Learning and Teaching from Adversity: Meet TRIO Star Kontessa Siliski

For Kontessa Siliski, getting to college was the hard thing. The college search and application processes were mysterious, and paying for college seemed impossible. “I’m first-generation, so no one in my family knew where to start,” she explains. But with the help of guidance counselors and friends’ parents, the girl from Granville, New York applied to and was accepted at Castleton University.

Kontessa found a warm welcome at Castleton’s Academic Support Center (ASC). Through the ASC’s TRIO Tuesdays and Financial Literacy workshops, she learned about college life and financial aid opportunities. Castleton quickly became a friendlier place – and paying for college seemed less daunting.

Armed with this new knowledge, the aspiring teacher threw herself into campus life. She participated in the Rotaract Club, Intervarsity Christian Fellowship, and mentoring programs at Castleton Elementary School. As a sophomore, she started a chapter of the Student Education Association; since then, she has served as its president. She also found a part-time job mentoring students with disabilities through the College Steps program.

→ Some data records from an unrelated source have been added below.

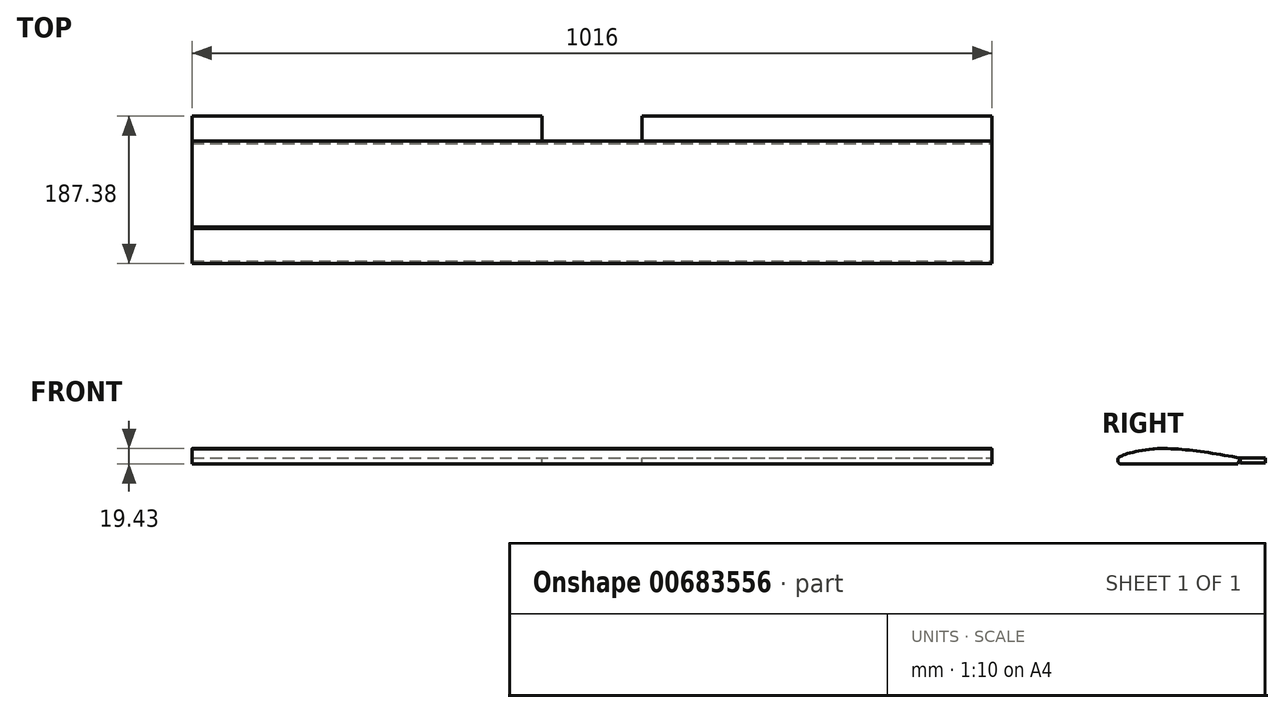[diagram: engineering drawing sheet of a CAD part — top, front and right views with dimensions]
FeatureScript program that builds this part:
annotation { "Feature Type Name" : "Feature", "Feature Type Description" : "" }
export const myFeature = defineFeature(function(context is Context, id is Id, definition is map)
    precondition{}
    {
        {
            var Q0;
            Q0=qCreatedBy(makeId("Right.planeOp"),FACE);
            var sketch = newSketch(context, id + "F0", { "sketchPlane" : qUnion([Q0])});
            skCircle(sketch, "E0", {"center": v(-42.99, 9.52) * mm, "radius": 9.52 * mm});
            skFitSpline(sketch, "E1", {"points": [v(-86, -0.01) * mm, v(-88.76, 2.6) * mm, v(-89, 6.62) * mm, v(-86, 9.44) * mm, v(-44.49, 18.93) * mm, v(66.4, 7.32) * mm], "startDerivative": vector(-43.28, 24.23) * mm, "endDerivative": vector(263.54, -46.57) * mm});
            skLineSegment(sketch, "E2", {"start": v(66.4, 7.32) * mm, "end": v(63.54, -0.01) * mm});
            skLineSegment(sketch, "E3", {"start": v(63.54, -0.01) * mm, "end": v(-86, -0.01) * mm});
            skLineSegment(sketch, "E4", {"start": v(66.4, 7.32) * mm, "end": v(66.4, 0.98) * mm});
            skLineSegment(sketch, "E5", {"start": v(66.4, 0.98) * mm, "end": v(98.15, 0.98) * mm});
            skLineSegment(sketch, "E6", {"start": v(66.4, 7.32) * mm, "end": v(98.15, 7.32) * mm});
            skLineSegment(sketch, "E7", {"start": v(98.15, 7.32) * mm, "end": v(98.15, 0.98) * mm});
            skSolve(sketch);
        }
        {
            var Q0;
            Q0 = qSketchRegion(id + "F0", true);
            extrude(context, id + "F1", {"entities" : qUnion([Q0]), "endBound" : BoundingType.SYMMETRIC, "oppositeDirection" : true, "depth" : 1016 * mm, "offsetDistance" : 25.4 * mm});
        }
        {
            var Q0;
            Q0=makeQuery(id+"F1.opExtrude","SWEPT_FACE",FACE,{"disambiguationData":[OSD([sQuery(id+"F0.wireOp",EDGE,"E6")])]});
            var sketch = newSketch(context, id + "F2", { "sketchPlane" : qUnion([Q0])});
            skLineSegment(sketch, "E8.bottom", {"start": v(0, 98.15) * mm, "end": v(-63.5, 98.15) * mm});
            skLineSegment(sketch, "E8.top", {"start": v(0, 66.4) * mm, "end": v(-63.5, 66.4) * mm});
            skLineSegment(sketch, "E8.left", {"start": v(0, 98.15) * mm, "end": v(0, 66.4) * mm});
            skLineSegment(sketch, "E8.right", {"start": v(-63.5, 98.15) * mm, "end": v(-63.5, 66.4) * mm});
            skLineSegment(sketch, "E9.bottom", {"start": v(0, 98.15) * mm, "end": v(63.5, 98.15) * mm});
            skLineSegment(sketch, "E9.top", {"start": v(0, 66.4) * mm, "end": v(63.5, 66.4) * mm});
            skLineSegment(sketch, "E9.right", {"start": v(63.5, 98.15) * mm, "end": v(63.5, 66.4) * mm});
            skSolve(sketch);
        }
        {
            var Q0;
            Q0 = qSketchRegion(id + "F2", true);
            extrude(context, id + "F3", {"entities" : qUnion([Q0]), "operationType" : NewBodyOperationType.REMOVE, "oppositeDirection" : true, "depth" : 25.4 * mm, "offsetDistance" : 25.4 * mm});
        }
    });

Despite her busy schedule, Kontessa has also given back to the ASC. As a Summer Transition Program mentor, she has welcomed new TRIO students to Castleton and helped them acclimate to college life. She has also served as a financial literacy mentor, organizing the very sessions that proved so useful to her. This winter, as a TRIO Program Assistant, she oversaw a team of financial literacy mentors. Her marketing efforts attracted an unprecedented number of students to the workshops, doubling previous years’ numbers.

Academic Counselor Becky Eno praises Kontessa’s “quiet, calm leadership style” and great kindness. “The mentees in her Summer Transition family seemed to feel safe under her wing,” says Eno. “Kontessa has touched the lives of many people, including many of our TRIO students, by listening to their concerns, helping them improve their own lives and feel better about themselves, and inspiring them to get involved through her own shining example.”

Today, Kontessa is on the cusp of her senior year at Castleton. Despite her initial qualms about college, she regularly makes the President’s List. She balances academic excellence and her extracurricular involvement with three jobs: her position at College Steps, her TRIO Program Assistant role, and a job at an adult home in Granville. Since the COVID-19 pandemic forced Castleton to shift to online learning, Kontessa, an essential worker, has been working between twenty and thirty hours a week at the home, while completing her spring coursework.

Life may be hard at the moment, but Kontessa is used to learning from adversity. After graduation, the multidisciplinary studies major hopes to teach kindergarten through second grade. She believes her experiences will help her serve students. “I can relate to students who’ve had a hard life,” she says. “I lost my mom when I was fifteen, so I know what it’s like to have to grow up early.”

Kontessa hopes other first-generation students will experience all that college has to offer and take advantage of the resources available to them. “Ask for help if you need it,” she says. “I never liked to ask for help in the past, but there people at college who want to see you succeed. It’s okay to ask for help.”